A consortium representing the American College of Cardiology, the Society for Thoracic Surgery, and the Society for Cardiovascular Angiography and Interventions invited several of us to a planning session at Heart House to consider educational opportunities for interventional cardiologists and surgeons to learn together. A grant was provided and it was the job of 10 cardiologists and surgeons to figure out how to use it. I will admit that I was a bit suspicious of this initiative but the discussions brought forward some real needs for joint educational activities. The plan is for the initial meeting to concentrate on 3 areas of joint education. The first is the consideration of appropriateness for revascularization in coronary vascular disease, in which circumstance is revascularization superior to medical therapy alone, and which revascularization method is most appropriate in various situations. This is highly pertinent now that there is an “appropriateness document” in development for myocardial revascularization. This document will be a most difficult project and one that should unite the interests of surgeons and interventional cardiologists. The second opportunity is in hybrid procedures. There is growing interest in identifying situations best served by combining minimally invasive surgical techniques with coronary stenting. The logistics and economics of these approaches are challenging, but several groups have applied these to significant advantage and many more are interested. The third educational initiative is in the study and understanding of structural heart disease and innovative minimally invasive approaches. The percutaneous and transthoracic aortic valve placement and less invasive therapies for mitral valve repair are but 2 examples that require detailed, anatomic, and functional knowledge that surgeons have been acquiring throughout their training and careers, and catheter techniques that cardiologists have mastered in other applications. It seems clear to me that combining the knowledge of these 2 disciplines may lead to the most effective solutions for structural heart disease. Several educational opportunities to explore these issues in more depth are planned in late 2008 and 2009, and it is hoped that the proceedings will produce manuscripts worthy of this journal.

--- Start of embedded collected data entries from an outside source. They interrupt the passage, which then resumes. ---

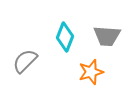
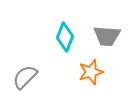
gray semicircle: moved 16 px down
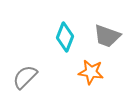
gray trapezoid: rotated 16 degrees clockwise
orange star: rotated 25 degrees clockwise
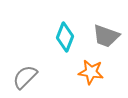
gray trapezoid: moved 1 px left
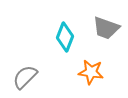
gray trapezoid: moved 8 px up
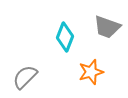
gray trapezoid: moved 1 px right, 1 px up
orange star: rotated 25 degrees counterclockwise
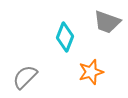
gray trapezoid: moved 5 px up
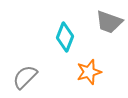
gray trapezoid: moved 2 px right
orange star: moved 2 px left
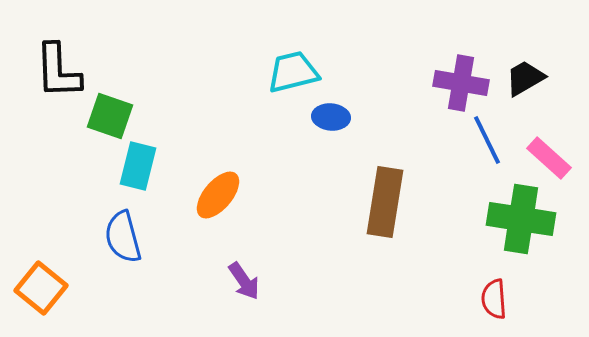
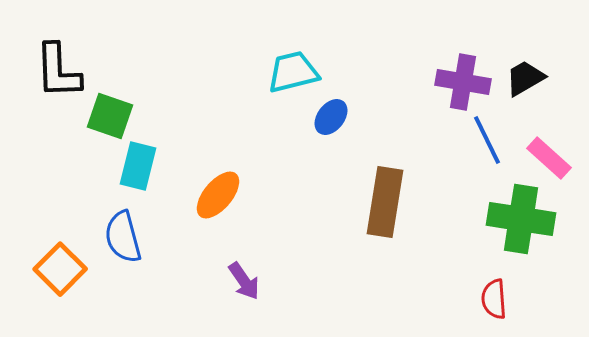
purple cross: moved 2 px right, 1 px up
blue ellipse: rotated 57 degrees counterclockwise
orange square: moved 19 px right, 19 px up; rotated 6 degrees clockwise
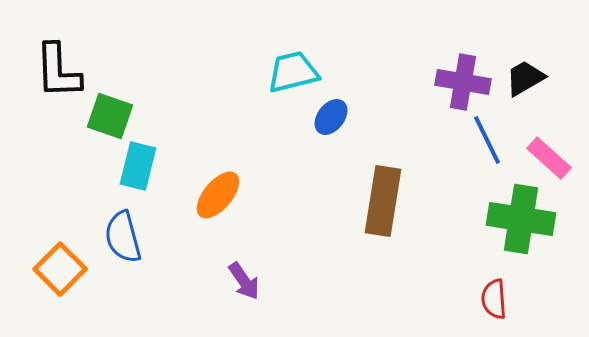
brown rectangle: moved 2 px left, 1 px up
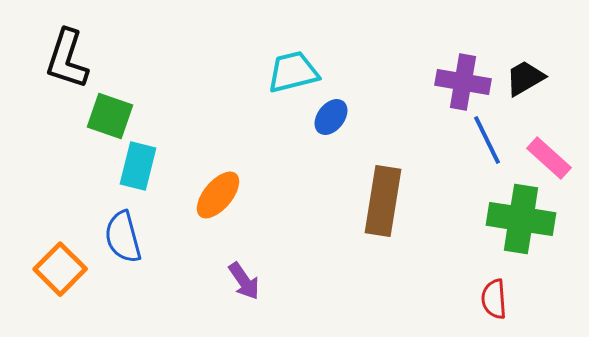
black L-shape: moved 9 px right, 12 px up; rotated 20 degrees clockwise
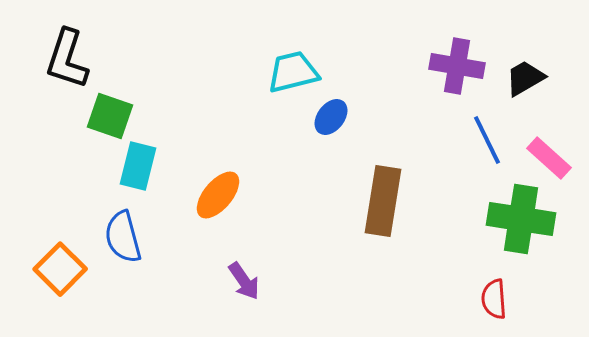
purple cross: moved 6 px left, 16 px up
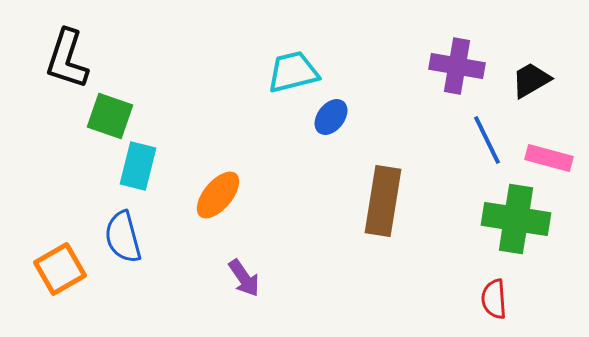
black trapezoid: moved 6 px right, 2 px down
pink rectangle: rotated 27 degrees counterclockwise
green cross: moved 5 px left
orange square: rotated 15 degrees clockwise
purple arrow: moved 3 px up
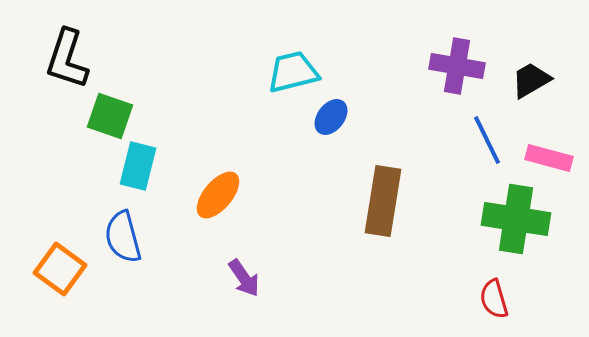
orange square: rotated 24 degrees counterclockwise
red semicircle: rotated 12 degrees counterclockwise
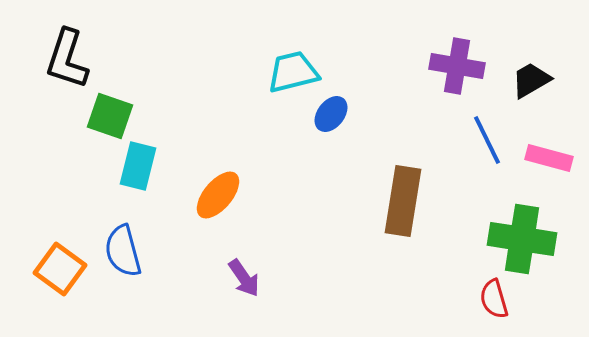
blue ellipse: moved 3 px up
brown rectangle: moved 20 px right
green cross: moved 6 px right, 20 px down
blue semicircle: moved 14 px down
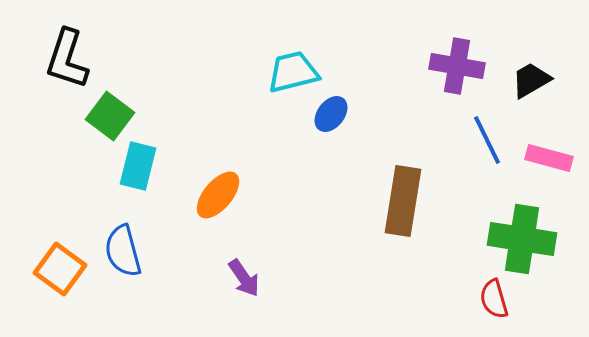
green square: rotated 18 degrees clockwise
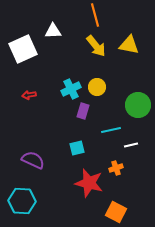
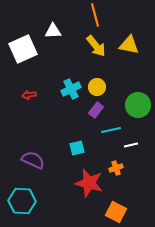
purple rectangle: moved 13 px right, 1 px up; rotated 21 degrees clockwise
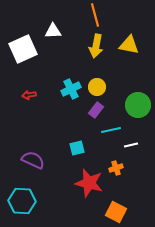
yellow arrow: rotated 50 degrees clockwise
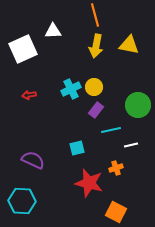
yellow circle: moved 3 px left
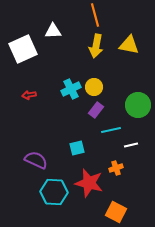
purple semicircle: moved 3 px right
cyan hexagon: moved 32 px right, 9 px up
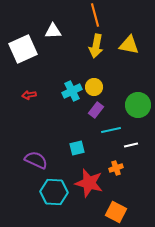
cyan cross: moved 1 px right, 2 px down
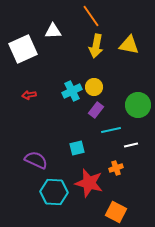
orange line: moved 4 px left, 1 px down; rotated 20 degrees counterclockwise
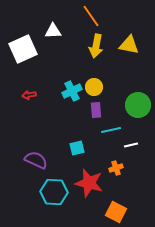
purple rectangle: rotated 42 degrees counterclockwise
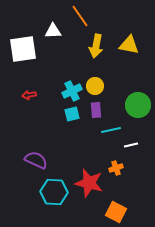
orange line: moved 11 px left
white square: rotated 16 degrees clockwise
yellow circle: moved 1 px right, 1 px up
cyan square: moved 5 px left, 34 px up
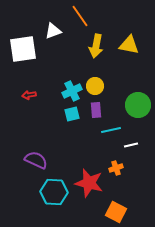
white triangle: rotated 18 degrees counterclockwise
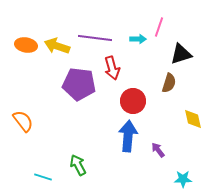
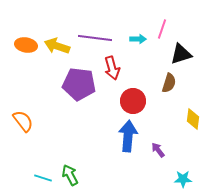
pink line: moved 3 px right, 2 px down
yellow diamond: rotated 20 degrees clockwise
green arrow: moved 8 px left, 10 px down
cyan line: moved 1 px down
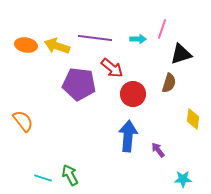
red arrow: rotated 35 degrees counterclockwise
red circle: moved 7 px up
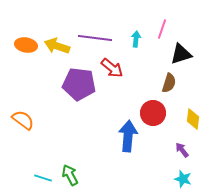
cyan arrow: moved 2 px left; rotated 84 degrees counterclockwise
red circle: moved 20 px right, 19 px down
orange semicircle: moved 1 px up; rotated 15 degrees counterclockwise
purple arrow: moved 24 px right
cyan star: rotated 18 degrees clockwise
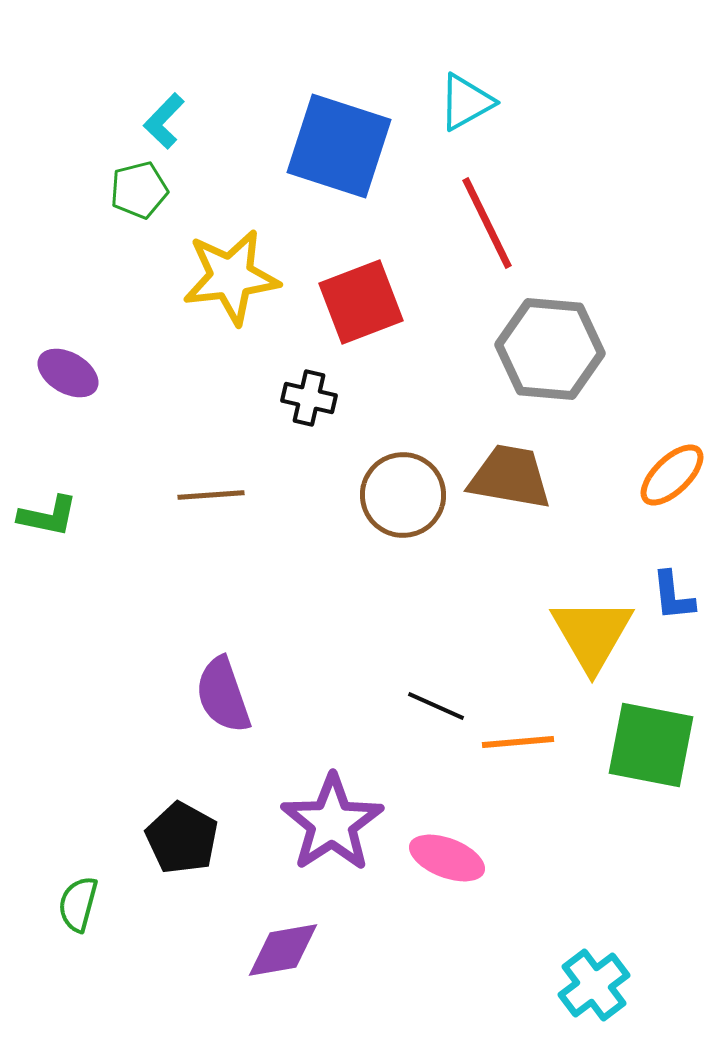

And finally about this journal and its interest, it is hoped that the JACC: Cardiovascular Interventions will become a prime destination for manuscripts not only from interventional cardiology but also from surgery, be it vascular or cardiovascular surgery. We all have a great deal more to learn, and in working together we have the best chance to develop and apply effective solutions for the future. After all, we are all interventionalists now.